Objective: To evaluate the public health and economic benefits of adherence to a fixed-dose combination polypill for the secondary prevention of cardiovascular (CV) events in adults with a history of myocardial infarction (MI) in the UK.
Design: Markov-model-based cost-effectiveness analysis, informed by systematic reviews, which identified efficacy, utilities and adherence data inputs.
Setting: General practice in the UK.
Participants: Patients with a mean age of 64.7 years, most of whom are men with a recent or non-recent diagnosis of MI and for whom secondary preventive medication is indicated and well tolerated.
Intervention: Fixed-dose combination polypill (100 mg aspirin, 20 mg atorvastatin and 2.5, 5, or 10 mg ramipril) compared with multiple monotherapy.
Primary and secondary outcome measures: CV events prevented per 1000 patients; cost per life-year gained; and cost per quality-adjusted life-year (QALY) gained.

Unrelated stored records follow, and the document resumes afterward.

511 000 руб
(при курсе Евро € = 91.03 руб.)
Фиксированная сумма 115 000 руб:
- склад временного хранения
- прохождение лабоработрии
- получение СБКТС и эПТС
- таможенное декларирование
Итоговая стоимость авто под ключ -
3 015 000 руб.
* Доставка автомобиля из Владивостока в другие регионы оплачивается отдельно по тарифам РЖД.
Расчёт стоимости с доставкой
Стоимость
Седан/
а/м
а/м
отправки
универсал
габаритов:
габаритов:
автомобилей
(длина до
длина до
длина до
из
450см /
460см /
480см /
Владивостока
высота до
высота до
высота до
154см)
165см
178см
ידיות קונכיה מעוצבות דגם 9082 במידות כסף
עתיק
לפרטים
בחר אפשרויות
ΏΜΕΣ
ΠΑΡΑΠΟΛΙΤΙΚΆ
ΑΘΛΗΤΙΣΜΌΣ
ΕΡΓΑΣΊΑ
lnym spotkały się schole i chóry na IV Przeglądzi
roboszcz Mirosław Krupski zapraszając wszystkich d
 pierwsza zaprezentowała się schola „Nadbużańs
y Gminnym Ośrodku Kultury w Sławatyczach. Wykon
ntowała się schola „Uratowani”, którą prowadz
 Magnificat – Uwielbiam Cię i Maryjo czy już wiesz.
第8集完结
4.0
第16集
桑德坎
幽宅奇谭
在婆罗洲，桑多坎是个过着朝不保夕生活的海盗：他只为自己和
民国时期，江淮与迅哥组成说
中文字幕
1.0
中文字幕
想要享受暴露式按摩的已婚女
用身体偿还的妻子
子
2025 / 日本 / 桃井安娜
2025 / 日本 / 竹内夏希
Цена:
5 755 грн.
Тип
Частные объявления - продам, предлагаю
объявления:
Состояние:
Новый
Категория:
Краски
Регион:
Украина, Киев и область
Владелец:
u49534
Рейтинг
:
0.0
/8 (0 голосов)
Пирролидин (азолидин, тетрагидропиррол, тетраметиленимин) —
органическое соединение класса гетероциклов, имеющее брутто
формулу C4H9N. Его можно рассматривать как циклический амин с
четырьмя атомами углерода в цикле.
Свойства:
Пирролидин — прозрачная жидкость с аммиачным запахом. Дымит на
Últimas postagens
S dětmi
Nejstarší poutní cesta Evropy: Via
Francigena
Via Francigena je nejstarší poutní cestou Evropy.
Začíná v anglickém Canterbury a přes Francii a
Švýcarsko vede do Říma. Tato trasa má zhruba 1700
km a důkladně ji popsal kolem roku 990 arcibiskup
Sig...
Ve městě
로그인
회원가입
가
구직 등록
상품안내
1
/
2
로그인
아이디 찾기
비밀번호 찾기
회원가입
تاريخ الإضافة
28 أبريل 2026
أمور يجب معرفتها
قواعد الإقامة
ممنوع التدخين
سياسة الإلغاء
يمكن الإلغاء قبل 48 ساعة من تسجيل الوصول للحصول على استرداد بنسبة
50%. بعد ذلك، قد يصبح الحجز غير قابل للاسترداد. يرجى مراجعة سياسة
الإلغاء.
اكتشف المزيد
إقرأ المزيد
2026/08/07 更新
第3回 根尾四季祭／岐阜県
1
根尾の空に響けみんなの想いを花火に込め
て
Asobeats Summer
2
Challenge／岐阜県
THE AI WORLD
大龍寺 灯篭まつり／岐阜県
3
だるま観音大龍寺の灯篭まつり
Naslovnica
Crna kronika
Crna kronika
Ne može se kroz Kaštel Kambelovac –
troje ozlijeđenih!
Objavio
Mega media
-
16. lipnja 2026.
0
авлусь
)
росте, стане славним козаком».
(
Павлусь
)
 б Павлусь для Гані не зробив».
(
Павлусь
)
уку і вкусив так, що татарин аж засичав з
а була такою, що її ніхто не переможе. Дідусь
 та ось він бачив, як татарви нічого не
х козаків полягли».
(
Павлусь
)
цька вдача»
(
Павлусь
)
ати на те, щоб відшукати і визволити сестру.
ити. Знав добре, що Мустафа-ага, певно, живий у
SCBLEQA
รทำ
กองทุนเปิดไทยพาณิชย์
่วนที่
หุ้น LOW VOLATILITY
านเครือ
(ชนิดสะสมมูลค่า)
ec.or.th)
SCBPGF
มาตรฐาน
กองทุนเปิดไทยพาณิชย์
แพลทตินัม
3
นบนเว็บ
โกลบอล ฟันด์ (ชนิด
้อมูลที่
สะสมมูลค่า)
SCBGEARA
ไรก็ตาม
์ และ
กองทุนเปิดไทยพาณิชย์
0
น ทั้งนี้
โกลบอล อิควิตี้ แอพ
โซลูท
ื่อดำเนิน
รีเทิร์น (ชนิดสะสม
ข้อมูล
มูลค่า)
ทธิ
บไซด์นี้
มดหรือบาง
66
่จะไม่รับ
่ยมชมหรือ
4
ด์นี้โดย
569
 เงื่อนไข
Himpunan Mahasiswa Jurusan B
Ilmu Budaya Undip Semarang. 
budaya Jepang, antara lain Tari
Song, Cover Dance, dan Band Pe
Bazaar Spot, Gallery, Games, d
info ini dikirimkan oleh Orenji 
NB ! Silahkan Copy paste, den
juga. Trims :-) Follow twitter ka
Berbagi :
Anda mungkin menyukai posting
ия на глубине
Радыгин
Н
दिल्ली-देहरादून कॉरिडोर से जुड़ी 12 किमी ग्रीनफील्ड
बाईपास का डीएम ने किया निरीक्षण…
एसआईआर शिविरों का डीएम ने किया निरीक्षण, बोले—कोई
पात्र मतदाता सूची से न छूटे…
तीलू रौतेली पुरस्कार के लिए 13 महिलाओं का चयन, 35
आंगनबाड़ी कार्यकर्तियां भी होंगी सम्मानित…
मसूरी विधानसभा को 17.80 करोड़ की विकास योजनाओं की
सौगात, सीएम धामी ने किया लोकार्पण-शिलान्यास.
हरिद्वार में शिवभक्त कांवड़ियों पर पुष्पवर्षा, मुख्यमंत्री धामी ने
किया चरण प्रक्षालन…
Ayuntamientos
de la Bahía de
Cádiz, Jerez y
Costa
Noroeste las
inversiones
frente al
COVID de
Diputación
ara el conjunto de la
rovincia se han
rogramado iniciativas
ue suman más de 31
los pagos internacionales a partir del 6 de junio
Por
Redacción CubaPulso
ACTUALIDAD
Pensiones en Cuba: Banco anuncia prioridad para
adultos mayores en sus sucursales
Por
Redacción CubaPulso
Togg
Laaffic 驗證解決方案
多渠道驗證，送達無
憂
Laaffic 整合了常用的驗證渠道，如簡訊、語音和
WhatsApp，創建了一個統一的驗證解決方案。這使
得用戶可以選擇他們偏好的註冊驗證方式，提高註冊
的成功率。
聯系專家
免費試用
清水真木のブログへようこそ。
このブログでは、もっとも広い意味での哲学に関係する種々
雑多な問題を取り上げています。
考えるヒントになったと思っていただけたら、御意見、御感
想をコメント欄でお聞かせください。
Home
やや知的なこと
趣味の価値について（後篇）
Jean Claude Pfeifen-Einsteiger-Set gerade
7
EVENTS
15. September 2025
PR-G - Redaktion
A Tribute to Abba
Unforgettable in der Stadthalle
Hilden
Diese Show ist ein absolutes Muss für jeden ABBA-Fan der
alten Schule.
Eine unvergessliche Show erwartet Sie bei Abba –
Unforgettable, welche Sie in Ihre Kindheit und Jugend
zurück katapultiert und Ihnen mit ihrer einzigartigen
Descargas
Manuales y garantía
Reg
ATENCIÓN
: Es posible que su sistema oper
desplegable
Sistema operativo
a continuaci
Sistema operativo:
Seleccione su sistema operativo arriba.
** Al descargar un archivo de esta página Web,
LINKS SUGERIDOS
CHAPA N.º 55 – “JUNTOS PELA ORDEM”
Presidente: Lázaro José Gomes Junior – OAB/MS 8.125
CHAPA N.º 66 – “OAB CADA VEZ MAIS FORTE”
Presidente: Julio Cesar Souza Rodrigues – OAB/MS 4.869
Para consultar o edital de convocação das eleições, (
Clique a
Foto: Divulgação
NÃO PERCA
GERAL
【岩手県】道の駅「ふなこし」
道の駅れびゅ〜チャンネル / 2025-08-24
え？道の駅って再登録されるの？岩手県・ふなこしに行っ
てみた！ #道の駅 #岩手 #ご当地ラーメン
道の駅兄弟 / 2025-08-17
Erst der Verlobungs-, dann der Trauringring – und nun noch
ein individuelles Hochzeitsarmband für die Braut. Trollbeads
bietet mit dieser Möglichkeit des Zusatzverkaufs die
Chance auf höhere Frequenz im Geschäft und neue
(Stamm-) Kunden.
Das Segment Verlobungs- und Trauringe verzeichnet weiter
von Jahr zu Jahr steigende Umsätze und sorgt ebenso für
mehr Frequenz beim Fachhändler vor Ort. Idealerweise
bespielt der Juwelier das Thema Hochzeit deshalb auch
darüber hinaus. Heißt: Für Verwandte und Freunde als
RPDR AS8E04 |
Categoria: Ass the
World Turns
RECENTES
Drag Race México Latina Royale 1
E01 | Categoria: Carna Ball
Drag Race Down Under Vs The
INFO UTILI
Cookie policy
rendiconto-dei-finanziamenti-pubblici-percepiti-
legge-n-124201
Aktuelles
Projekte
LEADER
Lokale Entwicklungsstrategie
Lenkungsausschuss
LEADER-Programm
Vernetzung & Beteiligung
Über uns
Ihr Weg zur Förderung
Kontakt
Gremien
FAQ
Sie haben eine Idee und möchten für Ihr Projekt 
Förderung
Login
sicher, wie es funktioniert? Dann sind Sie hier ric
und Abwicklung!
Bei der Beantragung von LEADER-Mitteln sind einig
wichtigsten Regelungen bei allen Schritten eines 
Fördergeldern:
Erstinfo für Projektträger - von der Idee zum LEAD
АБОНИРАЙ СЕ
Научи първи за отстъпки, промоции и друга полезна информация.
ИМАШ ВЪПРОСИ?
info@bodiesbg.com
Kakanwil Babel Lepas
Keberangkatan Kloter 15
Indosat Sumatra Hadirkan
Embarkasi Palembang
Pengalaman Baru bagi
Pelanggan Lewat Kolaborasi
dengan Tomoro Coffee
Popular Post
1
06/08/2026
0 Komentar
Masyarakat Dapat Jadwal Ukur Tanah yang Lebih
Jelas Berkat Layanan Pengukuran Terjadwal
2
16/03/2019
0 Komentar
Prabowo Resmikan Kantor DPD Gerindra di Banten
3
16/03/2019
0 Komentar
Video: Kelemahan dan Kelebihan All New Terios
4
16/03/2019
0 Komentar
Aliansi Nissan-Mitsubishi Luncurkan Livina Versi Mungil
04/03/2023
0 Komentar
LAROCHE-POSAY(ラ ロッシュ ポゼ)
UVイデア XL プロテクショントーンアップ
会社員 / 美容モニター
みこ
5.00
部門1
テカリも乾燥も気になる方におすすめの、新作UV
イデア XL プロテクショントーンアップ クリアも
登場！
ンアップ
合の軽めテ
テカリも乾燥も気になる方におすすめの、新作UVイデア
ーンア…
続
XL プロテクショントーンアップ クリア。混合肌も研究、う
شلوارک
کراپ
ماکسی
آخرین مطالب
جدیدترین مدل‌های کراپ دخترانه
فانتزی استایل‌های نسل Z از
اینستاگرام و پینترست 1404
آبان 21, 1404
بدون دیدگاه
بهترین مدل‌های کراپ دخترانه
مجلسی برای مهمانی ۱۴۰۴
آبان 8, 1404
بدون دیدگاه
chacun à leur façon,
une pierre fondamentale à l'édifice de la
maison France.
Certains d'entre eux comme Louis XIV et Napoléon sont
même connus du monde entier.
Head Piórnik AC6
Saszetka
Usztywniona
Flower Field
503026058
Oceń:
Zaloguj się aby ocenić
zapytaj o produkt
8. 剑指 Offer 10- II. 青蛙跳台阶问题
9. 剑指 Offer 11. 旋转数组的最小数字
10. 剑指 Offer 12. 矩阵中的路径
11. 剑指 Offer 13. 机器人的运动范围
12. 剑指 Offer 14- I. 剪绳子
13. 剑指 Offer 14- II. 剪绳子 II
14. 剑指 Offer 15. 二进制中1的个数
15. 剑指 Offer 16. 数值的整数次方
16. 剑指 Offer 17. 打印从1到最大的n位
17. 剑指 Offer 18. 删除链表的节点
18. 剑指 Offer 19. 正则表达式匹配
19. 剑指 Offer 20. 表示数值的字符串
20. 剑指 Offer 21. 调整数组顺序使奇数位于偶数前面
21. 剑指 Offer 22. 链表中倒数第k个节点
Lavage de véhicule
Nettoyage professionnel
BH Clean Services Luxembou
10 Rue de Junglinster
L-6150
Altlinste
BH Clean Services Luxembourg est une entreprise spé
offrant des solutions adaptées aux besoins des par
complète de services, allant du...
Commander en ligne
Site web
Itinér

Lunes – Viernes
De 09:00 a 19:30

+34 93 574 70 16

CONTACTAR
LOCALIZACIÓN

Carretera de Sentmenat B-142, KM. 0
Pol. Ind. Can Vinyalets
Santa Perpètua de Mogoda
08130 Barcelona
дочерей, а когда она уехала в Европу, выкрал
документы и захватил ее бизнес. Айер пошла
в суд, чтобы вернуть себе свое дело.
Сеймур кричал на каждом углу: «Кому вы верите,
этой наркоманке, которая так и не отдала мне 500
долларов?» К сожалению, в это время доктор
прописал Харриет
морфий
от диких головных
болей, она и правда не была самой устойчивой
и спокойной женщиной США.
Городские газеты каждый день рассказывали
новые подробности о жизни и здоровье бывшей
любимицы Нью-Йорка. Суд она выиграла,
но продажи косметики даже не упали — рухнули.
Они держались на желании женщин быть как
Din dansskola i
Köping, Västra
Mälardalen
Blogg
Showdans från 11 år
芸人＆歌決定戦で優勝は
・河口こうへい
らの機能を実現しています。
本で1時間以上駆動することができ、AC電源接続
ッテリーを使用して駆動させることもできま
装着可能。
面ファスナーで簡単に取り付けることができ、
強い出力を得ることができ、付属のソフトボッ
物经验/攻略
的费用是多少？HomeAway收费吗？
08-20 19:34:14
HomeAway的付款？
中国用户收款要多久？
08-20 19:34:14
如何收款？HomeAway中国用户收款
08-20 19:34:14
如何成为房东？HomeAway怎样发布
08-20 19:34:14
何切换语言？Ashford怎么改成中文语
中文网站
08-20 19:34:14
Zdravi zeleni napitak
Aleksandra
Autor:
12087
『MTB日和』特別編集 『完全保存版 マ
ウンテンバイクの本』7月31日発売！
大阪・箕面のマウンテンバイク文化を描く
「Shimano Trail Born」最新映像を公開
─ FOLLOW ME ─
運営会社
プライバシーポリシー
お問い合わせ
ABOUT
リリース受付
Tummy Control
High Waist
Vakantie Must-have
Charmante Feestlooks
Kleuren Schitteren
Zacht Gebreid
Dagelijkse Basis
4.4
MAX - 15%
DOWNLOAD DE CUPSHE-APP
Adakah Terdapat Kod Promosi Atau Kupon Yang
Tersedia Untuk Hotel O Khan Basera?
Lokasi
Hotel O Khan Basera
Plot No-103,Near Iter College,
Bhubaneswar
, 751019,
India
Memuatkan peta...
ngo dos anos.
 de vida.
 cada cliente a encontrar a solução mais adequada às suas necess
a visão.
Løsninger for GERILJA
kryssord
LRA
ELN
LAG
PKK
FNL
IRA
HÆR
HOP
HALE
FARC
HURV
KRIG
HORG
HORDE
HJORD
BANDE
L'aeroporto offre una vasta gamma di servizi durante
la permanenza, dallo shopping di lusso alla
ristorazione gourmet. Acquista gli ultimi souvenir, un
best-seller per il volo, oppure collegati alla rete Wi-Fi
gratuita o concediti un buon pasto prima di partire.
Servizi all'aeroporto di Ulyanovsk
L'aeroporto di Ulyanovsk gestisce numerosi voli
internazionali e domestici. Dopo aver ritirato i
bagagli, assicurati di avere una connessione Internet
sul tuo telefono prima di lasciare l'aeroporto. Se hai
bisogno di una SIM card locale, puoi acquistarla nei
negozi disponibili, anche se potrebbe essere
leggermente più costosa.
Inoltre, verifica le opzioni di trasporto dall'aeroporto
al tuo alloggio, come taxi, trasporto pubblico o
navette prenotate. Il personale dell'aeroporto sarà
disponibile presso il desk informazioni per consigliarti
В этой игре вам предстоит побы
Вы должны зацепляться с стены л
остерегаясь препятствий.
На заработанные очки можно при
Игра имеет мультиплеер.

Results: The model estimates that for each 10% increase in adherence, an additional 6.7% fatal and non-fatal CV events can be prevented. In the base case, over 10 years, the polypill would improve adherence by ∼20% and thereby prevent 47 of 323 (15%) fatal and non-fatal CV events per 1000 patients compared with multiple monotherapy, with an incremental cost-effectiveness ratio (ICER) of £8200 per QALY gained. Probabilistic sensitivity analyses for the base-case assumptions showed an 81.5% chance of the polypill being cost-effective at a willingness-to-pay threshold of £20,000 per QALY gained compared with multiple monotherapy. In scenario analyses that varied structural assumptions, ICERs ranged between cost saving and £21,430 per QALY gained.
Conclusions: Assuming that some 450,000 adults are at risk of MI, a 10 percentage point uptake of the polypill could prevent 3260 CV events and 590 CV deaths over a decade.The polypill appears to be a cost-effective strategy to prevent fatal and non-fatal CV events in the UK.
Keywords: CARDIOLOGY; PREVENTIVE MEDICINE.